Commentaire du propos suivant de Pierre Messmer (extrait d'un entretien avec le journal Le Monde du 9 mars 1974) : « Le Président détermine les grandes orientations de la politique nationale et en contrôle l'exécution. Le Premier Ministre conduit l'application de cette politique et en répond devant le Président et l'Assemblée Nationale. Il ne saurait y avoir de dyarchie au sommet. »
Pierre Messmer était le dernier Premier Ministre du Président de la République Georges Pompidou. Ce dernier a été Président de la République entre 1969 et 1974. Cette citation précède de moins d'un mois avant le décès du Président de la République.
C'est donc une élocution du Chef du Gouvernement, pendant la Vème République, République dotée d'un pouvoir exécutif fort.
L'échec de la IIIème et IVème est très largement imputé à la faiblesse de leurs exécutifs respectifs, d'où l'instauration d'un exécutif plus fort. Un des principaux objectifs du Constituant de 1958, si ce n'est le principal était la restauration de la fonction exécutive et, surtout, de la fonction présidentielle.

-----

= Exercice A =
Relevez toutes les années citées dans le commentaire du propos de Pierre Messmer, sans répéter celles qui reviennent.
= Exercice B =
Poursuivez le commentaire du propos de Pierre Messmer après sa dernière phrase.

-----

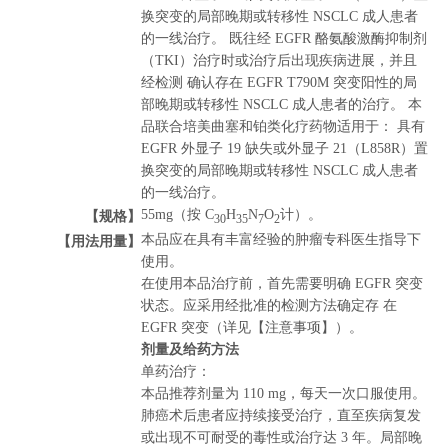
换突变的局部晚期或转移性 NSCLC 成人患者
的一线治疗。 既往经 EGFR 酪氨酸激酶抑制剂
（TKI）治疗时或治疗后出现疾病进展，并且
经检测 确认存在 EGFR T790M 突变阳性的局
部晚期或转移性 NSCLC 成人患者的治疗。 本
品联合培美曲塞和铂类化疗药物适用于： 具有
EGFR 外显子 19 缺失或外显子 21（L858R）置
换突变的局部晚期或转移性 NSCLC 成人患者
的一线治疗。
【规格】
55mg（按 C
H
N
O
计）。
30
35
7
2
【用法用量】
本品应在具有丰富经验的肿瘤专科医生指导下
使用。
在使用本品治疗前，首先需要明确 EGFR 突变
状态。应采用经批准的检测方法确定存 在
EGFR 突变（详见【注意事项】）。
剂量及给药方法
单药治疗：
本品推荐剂量为 110 mg，每天一次口服使用。
肺癌术后患者应持续接受治疗，直至疾病复发
或出现不可耐受的毒性或治疗达 3 年。局部晚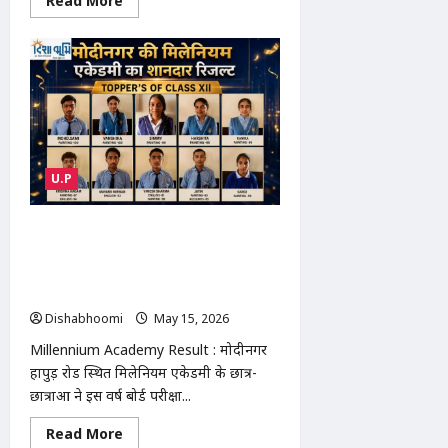
Read More
more
about
Modinagar
Monkey
Attack
:
निवाड़ी
में
बंदरों
का
आतंक:
लोगों
U.P
पर
हमले
बढ़े,
किसानों
Millennium Academy Result :
ने
दी
मोदीनगर की मिलेनियम एकेडमी का शानदार
बड़े
रिजल्ट: छात्रों ने बोर्ड परीक्षा में लहराया
आंदोलन
की
सफलता का परचम
चेतावनी
Dishabhoomi
May 15, 2026
0
Millennium Academy Result : मोदीनगर
हापुड़ रोड स्थित मिलेनियम एकेडमी के छात्र-
छात्राओं ने इस वर्ष बोर्ड परीक्षा...
Read
Read More
more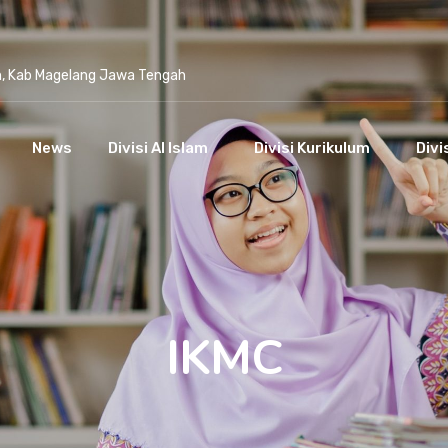
n, Kab Magelang Jawa Tengah
News
Divisi Al Islam
Divisi Kurikulum
Divi
IKMC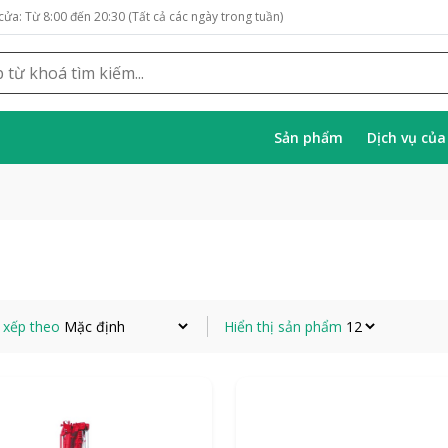
cửa: Từ 8:00 đến 20:30 (Tất cả các ngày trong tuần)
Sản phẩm
Dịch vụ củ
 xếp theo
Hiển thị sản phẩm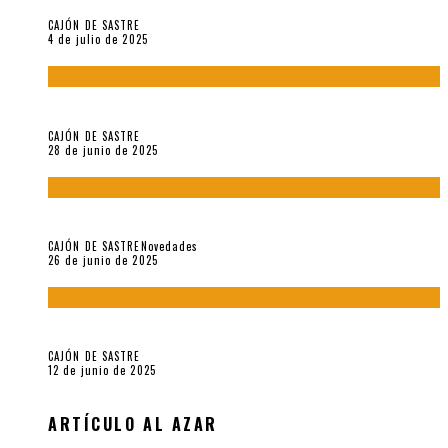
CAJÓN DE SASTRE
4 de julio de 2025
El hombre que vino del mar, por Maurizio Medo
CAJÓN DE SASTRE
28 de junio de 2025
«Morivivencias»: balas y flores en un mismo corazón
CAJÓN DE SASTRE
Novedades
26 de junio de 2025
Roger Santiváñez y el recuerdo de una guerra
CAJÓN DE SASTRE
12 de junio de 2025
ARTÍCULO AL AZAR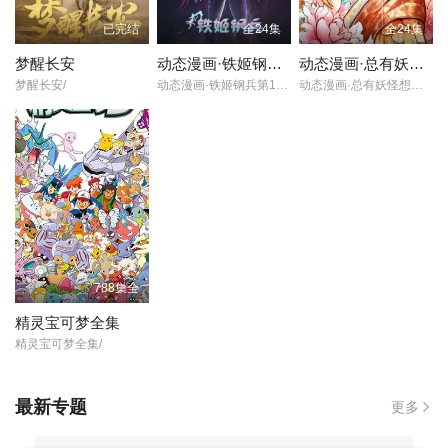
已完结
全24集
全24集
梦醒长安
动态漫画·铁姬钢兵第一季
动态漫画·总有妖怪想害朕第一季
梦醒长安/
动态漫画·铁姬钢兵第1季/
动态漫画·总有妖怪想害朕第1季/
788集全
精灵宝可梦全集
精灵宝可梦全集/
最新专题
更多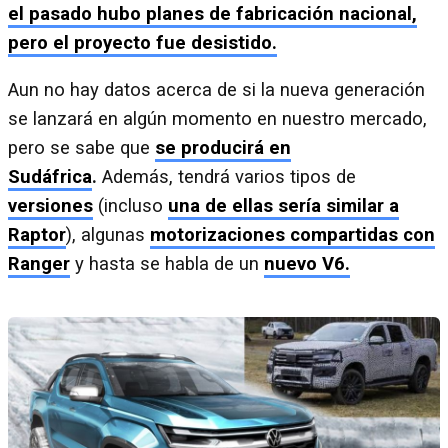
el pasado hubo planes de fabricación nacional,
pero el proyecto fue desistido.
Aun no hay datos acerca de si la nueva generación
se lanzará en algún momento en nuestro mercado,
pero se sabe que
se producirá en
Sudáfrica
.
Además, tendrá varios tipos de
versiones
(incluso
una de ellas sería similar a
Raptor
), algunas
motorizaciones compartidas con
Ranger
y hasta se habla de un
nuevo V6.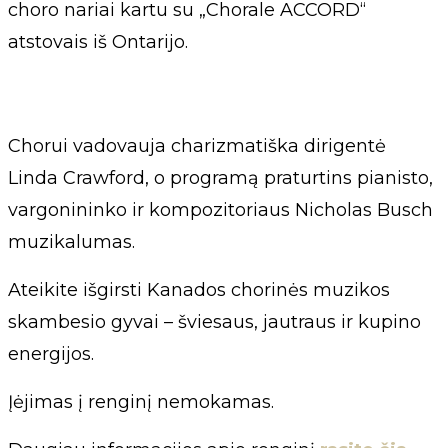
choro nariai kartu su „Chorale ACCORD“
atstovais iš Ontarijo.
Chorui vadovauja charizmatiška dirigentė
Linda Crawford, o programą praturtins pianisto,
vargonininko ir kompozitoriaus Nicholas Busch
muzikalumas.
Ateikite išgirsti Kanados chorinės muzikos
skambesio gyvai – šviesaus, jautraus ir kupino
energijos.
Įėjimas į renginį nemokamas.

-----

= Réponse A =
1974, 1969, 1958

= Réponse B =
Dotée d'un exécutif bicéphale, le Président de la République d'une part et le Gouvernement d'autre part, la Vème République suscite des interrogations : le Président de la République, « clé de voûte » des institutions et le Premier Ministre sont dotés de prérogatives conséquentes, à première vue distinctes, mais potentiellement concurrentes dans certains domaines. D'où une crainte de dyarchie, terme ayant pour origine le grec de duo, deux et arkein, commander, c'est-à-dire de partage du pouvoir de commandement entre deux titulaires. Cette dyarchie peut déclencher une concurrence entre les deux têtes du pouvoir exécutif et donc une paralysie des institutions.
Pierre Messmer était Premier Ministre depuis 1972, il venait d'être, au début du mois de mars 1974, reconduit dans ses fonctions après un vaste remaniement ministériel souhaité par le Président de la République. Dans un entretien avec le journal le Monde, Pierre Messmer évoquait largement la façon dont sa fonction se conciliait avec celle du Président, et, aussi ce qui dans une certaine mesure en découle, la manière dont devait jouer sa responsabilité. Il pensait ainsi démontrer que le bicéphalisme n'est pas facteur de dyarchie. Pierre Messmer se rattache incontestablement à une conception gaullienne du fonctionnement de la Vème République.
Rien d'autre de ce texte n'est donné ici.